**RECORDS FOR THE EXERCISE:**
++++++++++++++++++++

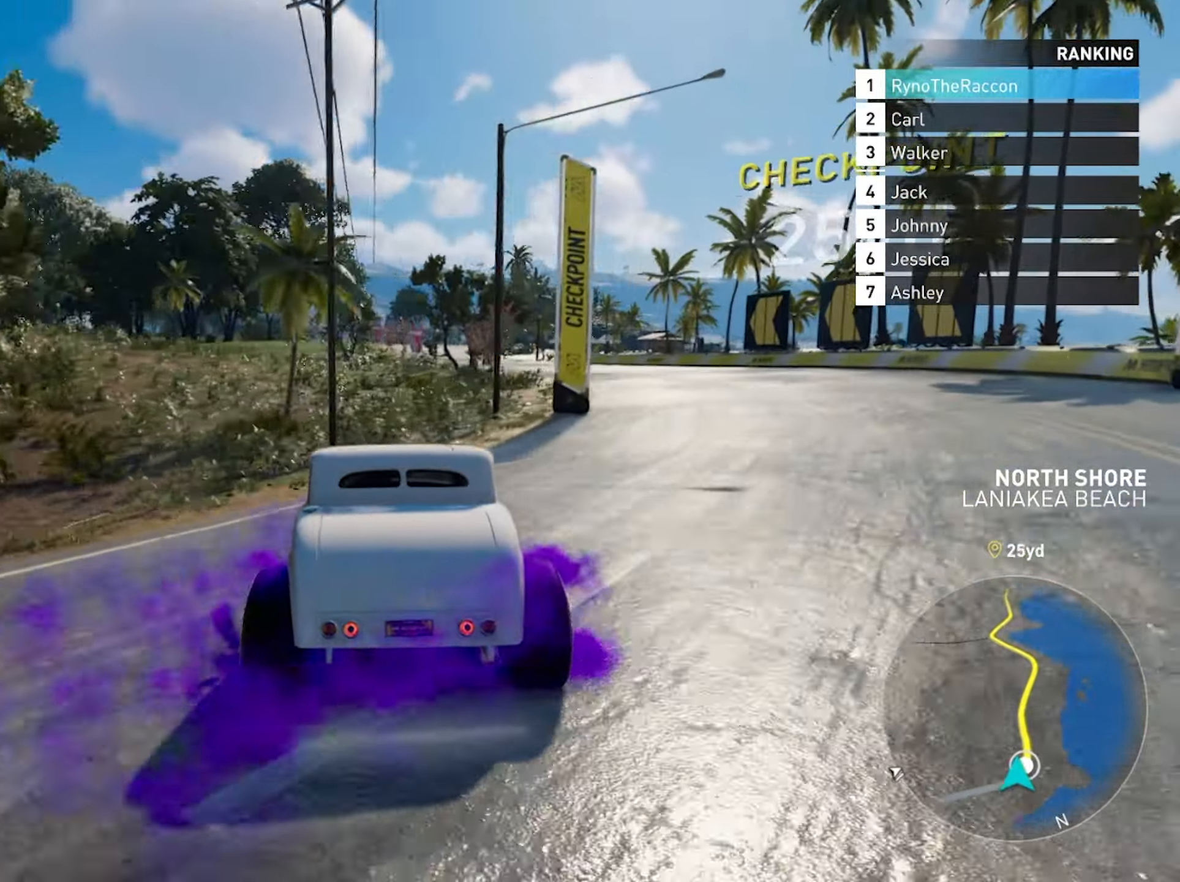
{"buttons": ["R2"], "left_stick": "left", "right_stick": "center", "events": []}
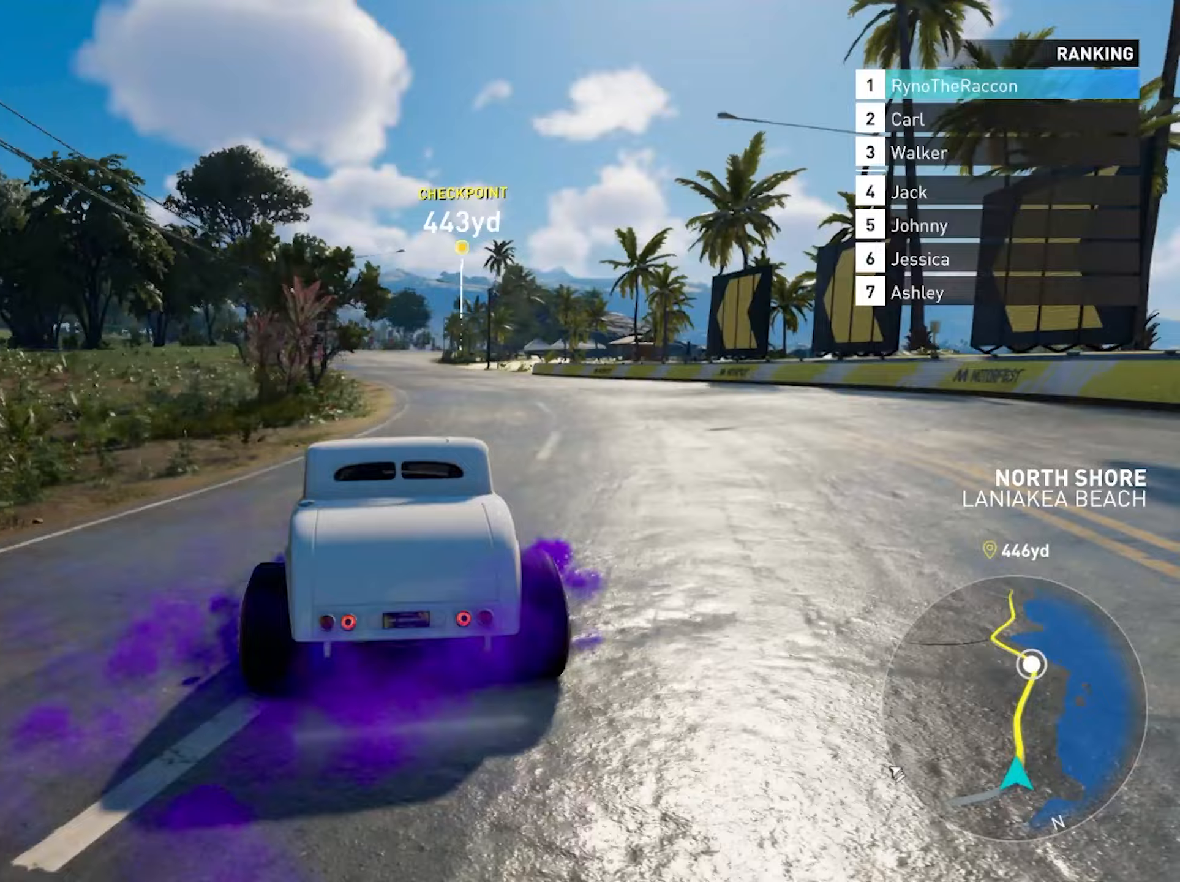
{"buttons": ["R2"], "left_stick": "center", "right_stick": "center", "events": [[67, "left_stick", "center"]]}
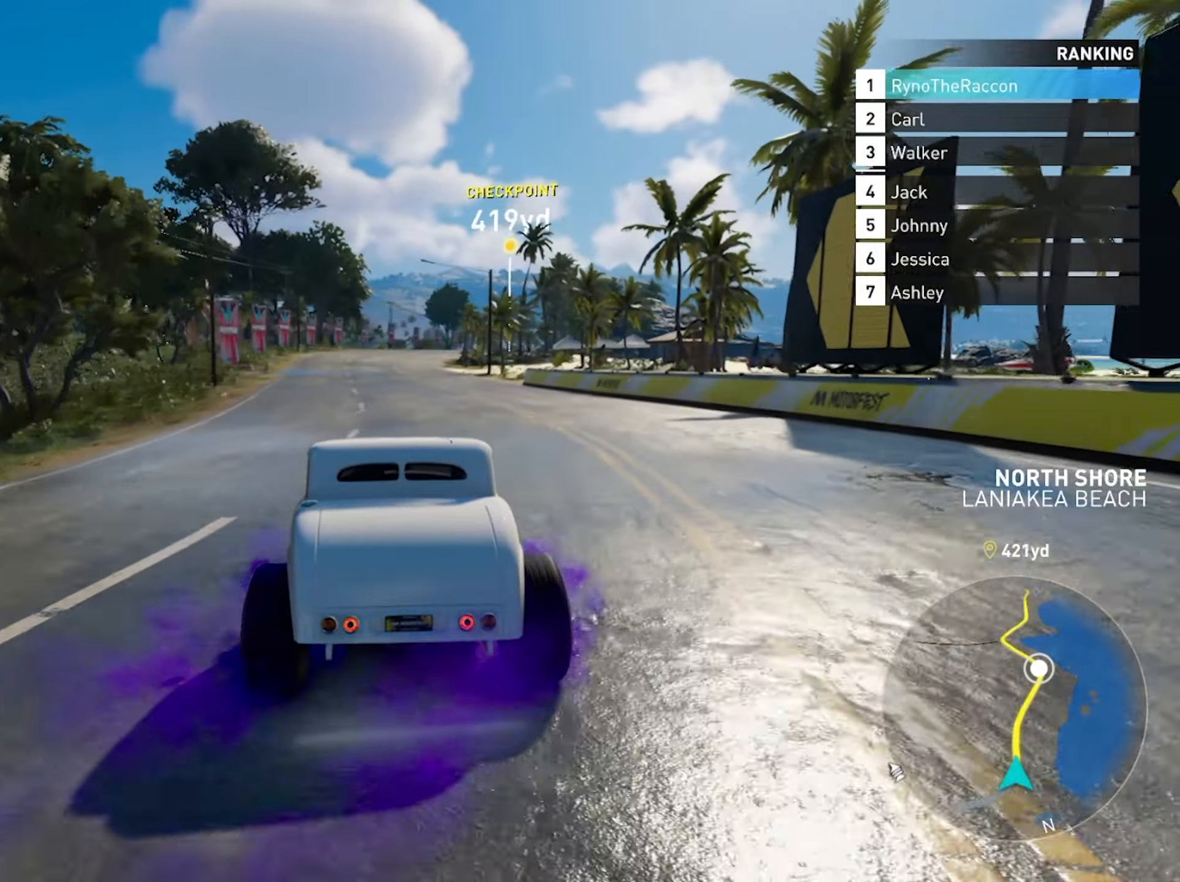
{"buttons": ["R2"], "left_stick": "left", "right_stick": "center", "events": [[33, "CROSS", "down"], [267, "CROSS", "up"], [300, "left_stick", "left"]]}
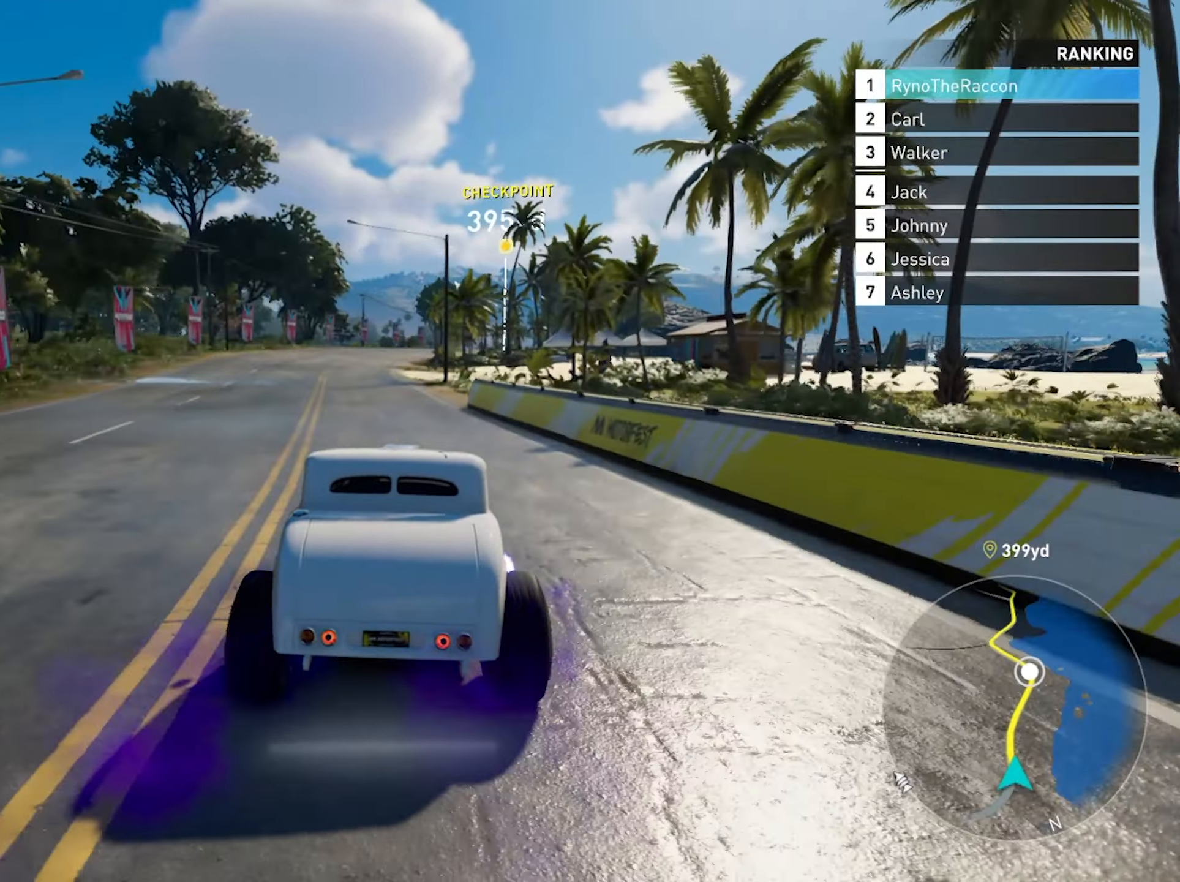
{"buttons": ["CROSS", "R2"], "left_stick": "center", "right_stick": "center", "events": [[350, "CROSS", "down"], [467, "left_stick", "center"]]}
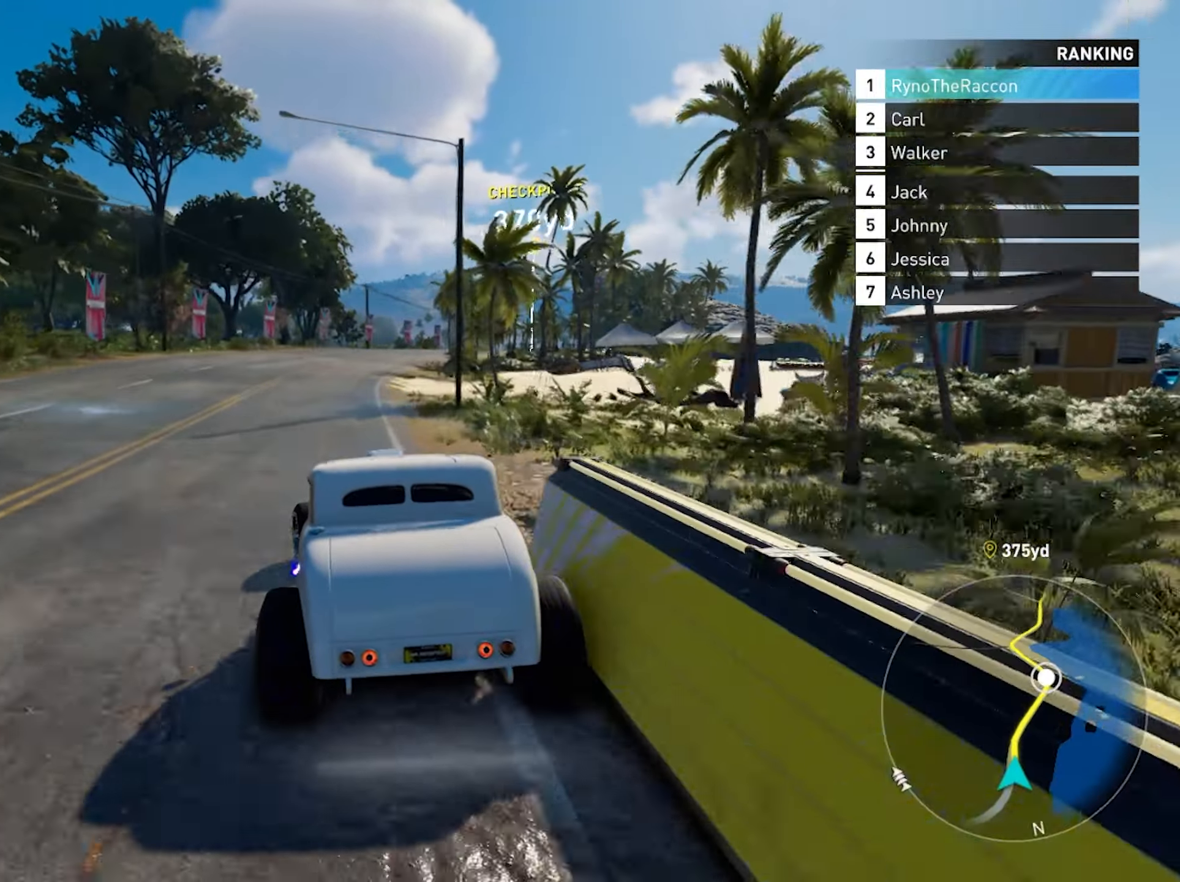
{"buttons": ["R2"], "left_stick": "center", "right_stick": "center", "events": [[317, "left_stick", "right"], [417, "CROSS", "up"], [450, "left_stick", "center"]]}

++++++++++++++++++++

**BRIEF:** All lines above that include the word "down" should be located and copied.

**EXERCISE OUTPUT:**
{"buttons": ["R2"], "left_stick": "left", "right_stick": "center", "events": [[33, "CROSS", "down"], [267, "CROSS", "up"], [300, "left_stick", "left"]]}
{"buttons": ["CROSS", "R2"], "left_stick": "center", "right_stick": "center", "events": [[350, "CROSS", "down"], [467, "left_stick", "center"]]}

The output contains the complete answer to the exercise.